Closed corot closed 3 years ago
I like the idea, but the mutex also protected us from concurrent access to the members of the iterator.
From the quick look we might for example run into problems when calling start and cancel "concurrently" (assuming we first call start).
// inside AbtractActionBase::start
// if slot_it is newly created the execution is nullptr
slot_it->second.execution = execution_ptr;
// inside AbtractActionBase::cancel
concurrency_slots_[slot].execution->cancel();
would be a nullptr deref.
If its not a nullptr, we still might call cancel on a execution, which hasn't started and would then miss the cancel
If its not a nullptr, we still might call cancel on a execution, which hasn't started and would then miss the cancel
check added. we can take care of the possible corner cases; but getting frozen as now is not an option! :skull:
@corot Do you mean with "freeze" as in deadlock (the node then just sits there and never recovers)? If yes, can you explain how this is happening?
@corot Do you mean with "freeze" as in deadlock (the node then just sits there and never recovers)? If yes, can you explain how this is happening?
Yep, the node freezes and don't even react to rosnode kill signal. To be honest, I cannot explain how this happens, because even when we return the cancel, we don't recover (I would expect that the new goal starts then, as the lock is released,,, but somehow this doesn't happen! we never release the lock)

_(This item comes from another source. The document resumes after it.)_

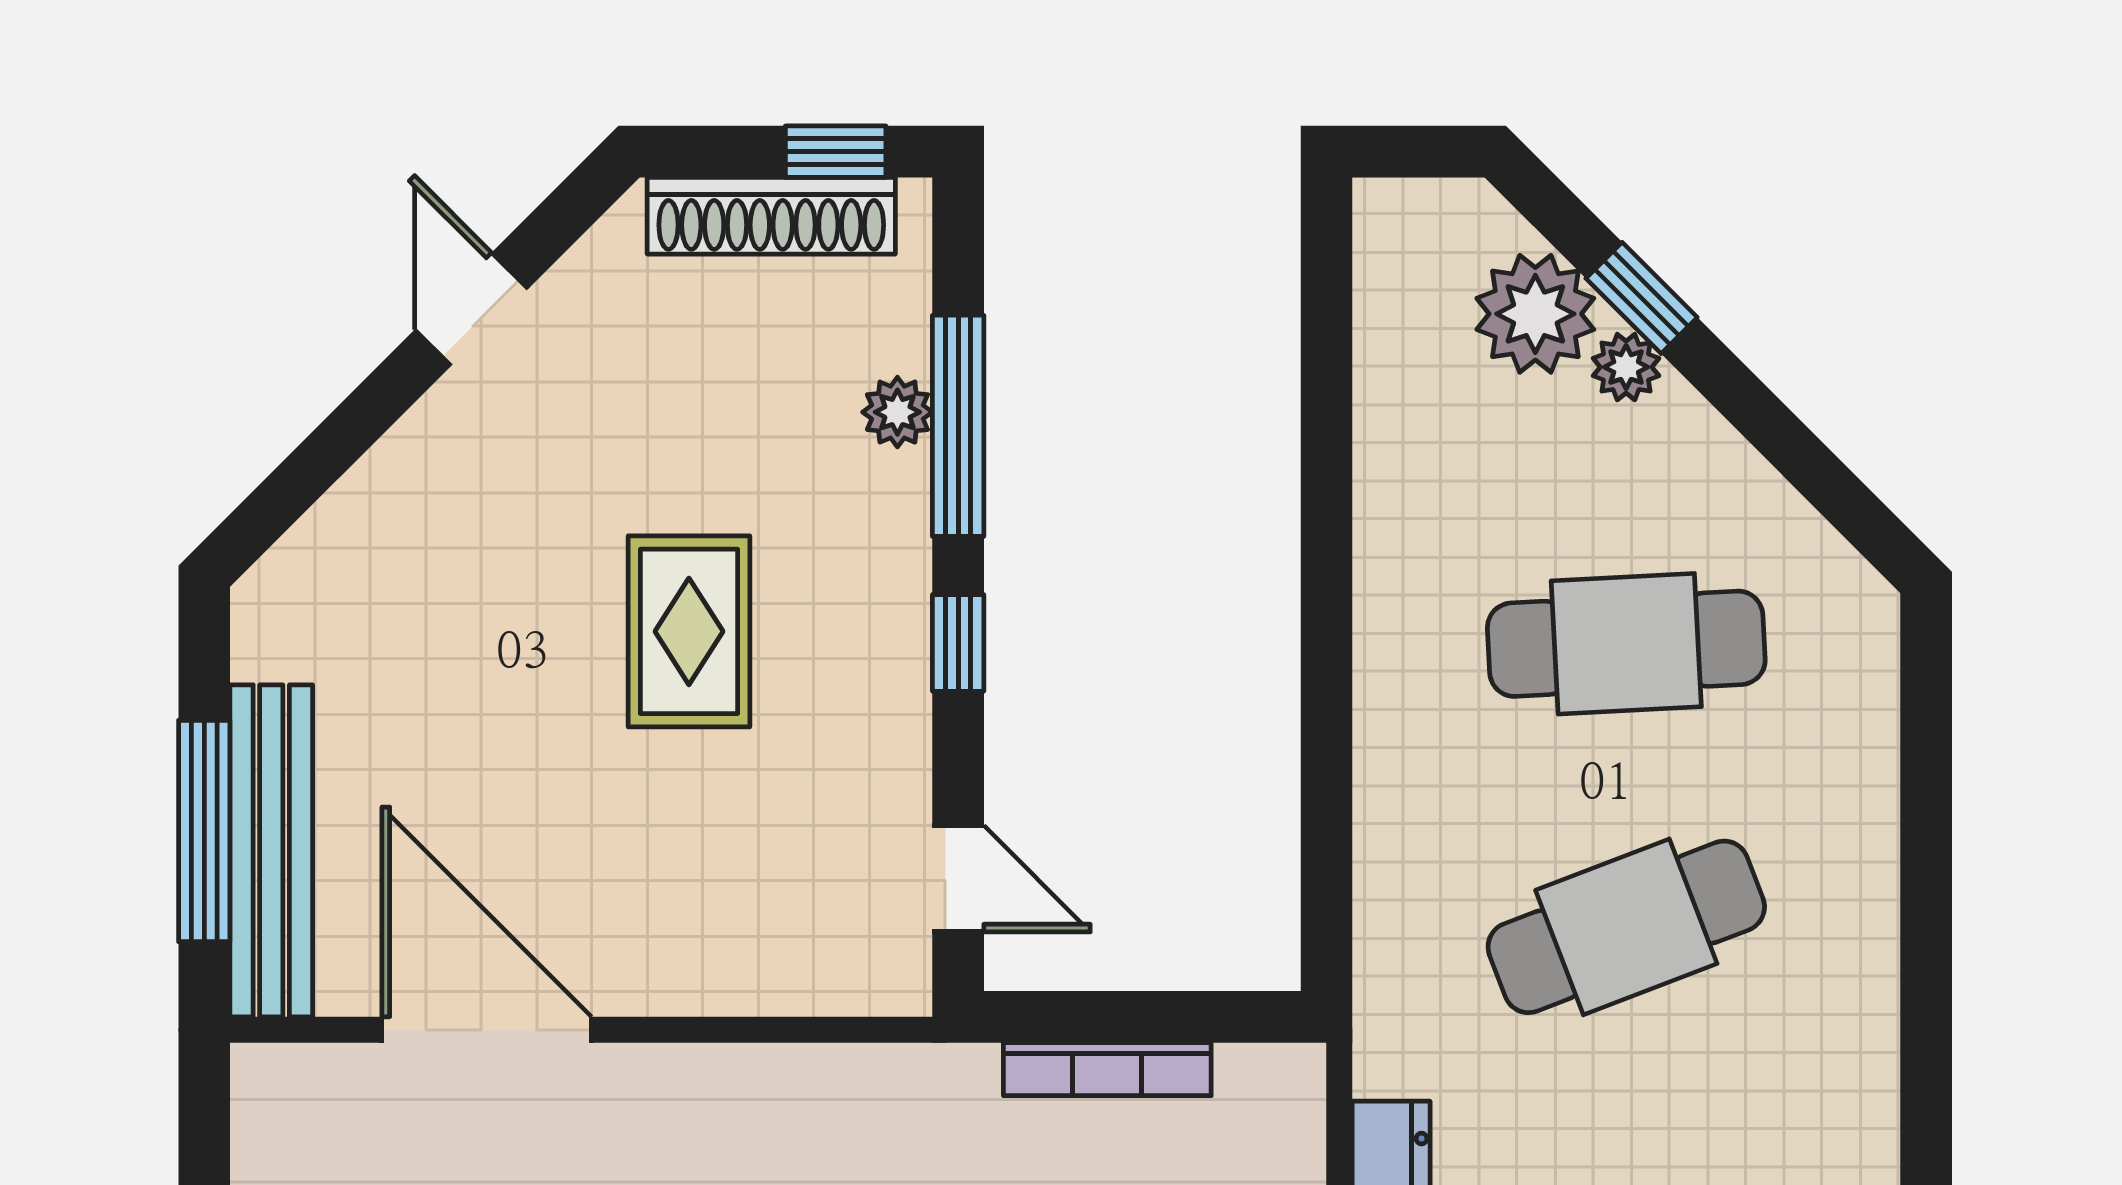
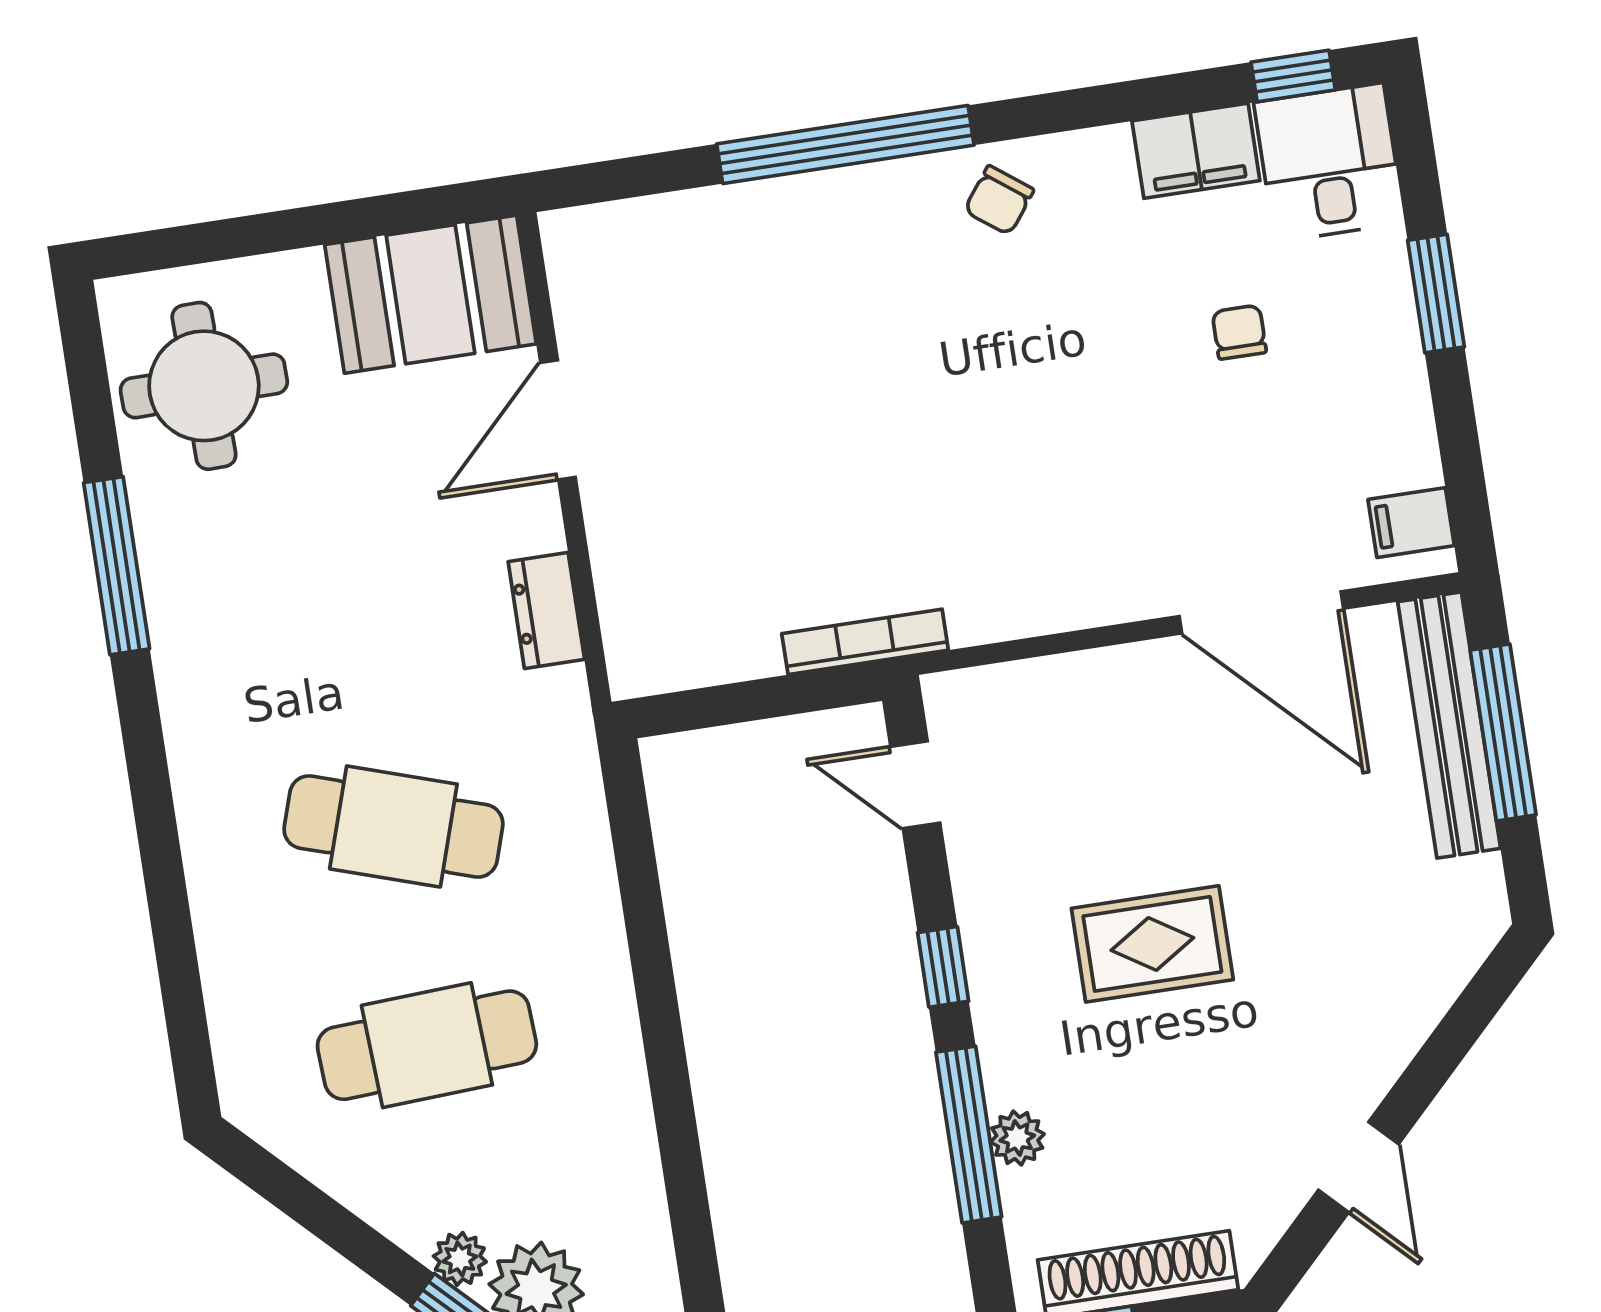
rug: (689, 631) -> (1152, 944), turned 90
cafe table: (1626, 927) -> (393, 826), turned 39
bookcase: (1107, 1069) -> (865, 642), moved
filing cabinet: (280, 1114) -> (1411, 523), added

Reproducing is easy, though. Implement the cancel method of your controller, e.g.
bool cancel() {
for (int i = 0; i < 50; ++i) {
ROS_INFO("cancel %d...",i+1/5);
ros::spinOnce();
ros::Duration(0.1).sleep();
}
ROS_INFO("cancel DONE!");
return true;
};
The spinOnce is important, because otherwise MBF won't call start and cancel simultaneously. This sounds like solving the problem, but then your controller won't get ANY info, e.g. velocity feedback.
Then u send any path to exe_path, cancel it and send it again within 5 seconds
After reconsidering this PR, I have another proposal for handling smooth cancel, without the need of blocking the cancel callback #274. Early feedback more than welcome!! :pray:
Closed in favor of #274
We are locking the access to concurrencyslots map when doing any operation, as start and cancel. That's not needed. Interators to map don't get invalidated by adding new entries to the map, and we are not removing concurrency slots other than in shutdown.
With the current master, if we receive a new goal while performing a lengthy cancel (e.g. because we want to handle a smooth stop, as requested on this PR), MBF will freeze, as we lock twice slot_mapmtx, here and here.
With this PR, we accept the new goal, wait for the previous cancel to complete, and then execute the new goal.